Al-Qur’an
adalah mukjizat Islam yang abadi dimana semakin maju ilmu pengetahuan, semakin
tampak validitas kemukjizatannya. Allah subhanahu wa ta’ala
menurunkannya kepada Nabi Muhammad shallallahu alaihi wa sallam, demi
membebaskan manusia dari berbagai kegelapan hidup menuju cahaya Ilahi, dan
membimbing mereka ke jalan yang lurus. Rasulullah menyampaikannya kepada para
sahabatnya –sebagai penduduk asli Arab- yang sudah tentu dapat memahami tabiat
mereka. Jika terdapat sesuatu yang kurang jelas bagi mereka tentang ayat-ayat
yang mereka terima, mereka langsung menanyakannya kepada Rasulullah shallallahu
alaihi wa sallam.
Al-Bukhary dan Muslim meriwayatkan dari Ibnu
Mas’ud radhiyallahu anh, bahwa ketika turun ayat,
{ٱلَّذِينَ ءَامَنُوا۟ وَلَمْ يَلْبِسُوٓا۟
إِيمَٰنَهُم بِظُلْمٍ أُو۟لَٰٓئِكَ لَهُمُ ٱلْأَمْنُ وَهُم مُّهْتَدُونَ}
“Orang-orang yang beriman dan tidak
mencampur adukkan iman mereka dengan kelaliman (syirik), mereka itulah
orang-orang yang mendapat keamanan dan mereka itu adalah orang-orang yang
mendapat petunjuk.” (Q.S. Al-An’am: 82)
...orang-orang merasa keberatan dengan ayat
tersebut. Lalu mereka bertanya kepada Rasulullah, “Wahai Rasulullah, mana ada
orang yang tidak menzalimi dirinya?” Beliau menjawab:
إنه ليس الذي تعنون،
ألم تسمعوا ما قال العبد الصالح
“Sesungguhnya pemahamannya tidak seperti yang kalian maksudkan,
tidakkah kalian mendengar apa yang dikatakan
seorang hamba saleh (kepada anaknya):
{إِنَّ
الشِّرْكَ لَظُلْمٌ عَظِيمٌ}
“Sesungguhnya syirik itu adalah kezhaliman yang besar.” (Q.S. Luqman: 13)
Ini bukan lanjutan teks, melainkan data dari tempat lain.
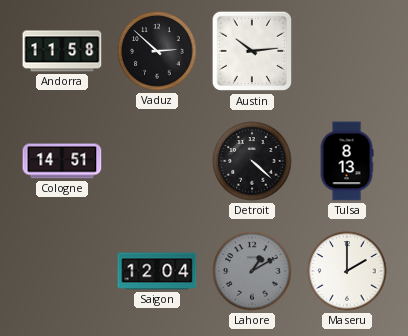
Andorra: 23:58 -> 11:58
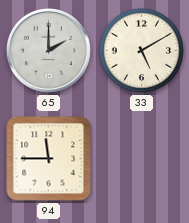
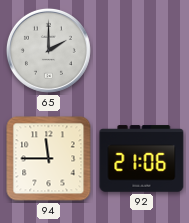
33: 5:10 -> none
92: none -> 21:06
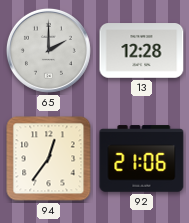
13: none -> 12:28
94: 11:45 -> 12:36
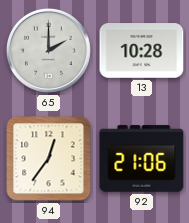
13: 12:28 -> 10:28
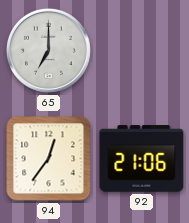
65: 2:00 -> 7:00
13: 10:28 -> none
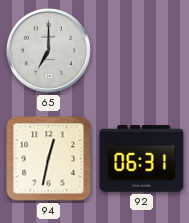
94: 12:36 -> 12:32
92: 21:06 -> 06:31
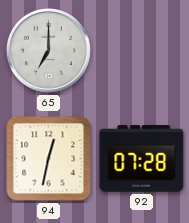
92: 06:31 -> 07:28
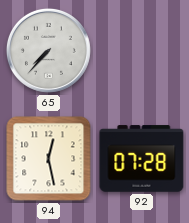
65: 7:00 -> 7:37
94: 12:32 -> 12:28
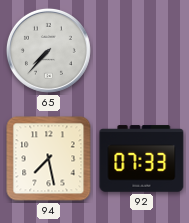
94: 12:28 -> 7:28
92: 07:28 -> 07:33
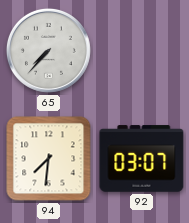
94: 7:28 -> 7:31
92: 07:33 -> 03:07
Adalah Rasulullah shallallahu alaihi wa
sallam, memberi tafsiran kepada mereka tentang beberapa ayat. Imam Muslim
dan lainnya mengeluarkan hadits yang diriwayatkan dari Uqbah bin Amir, dia
berkata, “Saya pernah mendengar Rasulullah membaca di atas mimbar,
{وَأَعِدُّوا۟
لَهُم مَّا ٱسْتَطَعْتُم مِّن قُوَّةٍۢ}
“Dan
persiapkanlah segala jenis kekuatan yang dapat kamu sediakan untuk menghadapi
mereka...” (Q.S. Al-Anfal: 60)
Lalu, beliau
bersabda:
"ألا
إن القوة الرمي"
“Ketahuilah,
sesungguhnya kekuatan (al-quwwah) tersebut adalah memanah.” (H.R. Muslim, Ahmad, Abu Daud, At-Tirmidzy, Ibnu Majah dan Ad-Darimy)
Para sahabat
sangat bersemangat untuk mendapatkan pengajaran Al-Qur’an Al-Karim dari
Rasulullah. Mereka ingin menghafal dan memahaminya. Bagi mereka, ini merupakan
suatu kehormatan.
Diriwayatkan dari
Anas radhiyallahu anh, ia berkata, “Ada seorang laki-laki di antara kami
yang apabila membaca surat Al-Baqarah dan Ali Imran, ia begitu antusias.” (H.R.
Ahmad)
Seiring dengan
itu, mereka juga bersungguh-sungguh mengamalkannya dan menegakkan
hukum-hukumnya.
Abu Abdirrahman
As-Sulamy meriwayatkan, bahwa orang-orang yang biasa membacakan Al-Qur’an
kepada kami, seperti Utsman bin Affan dan Abdullah bin Mas’ud, serta yang
lainnya; apabila mereka belajar sepuluh ayat dari Nabi shallallahu alaihi wa
sallam, mereka enggan melewatinya sebelum memahami dan mengamalkannya.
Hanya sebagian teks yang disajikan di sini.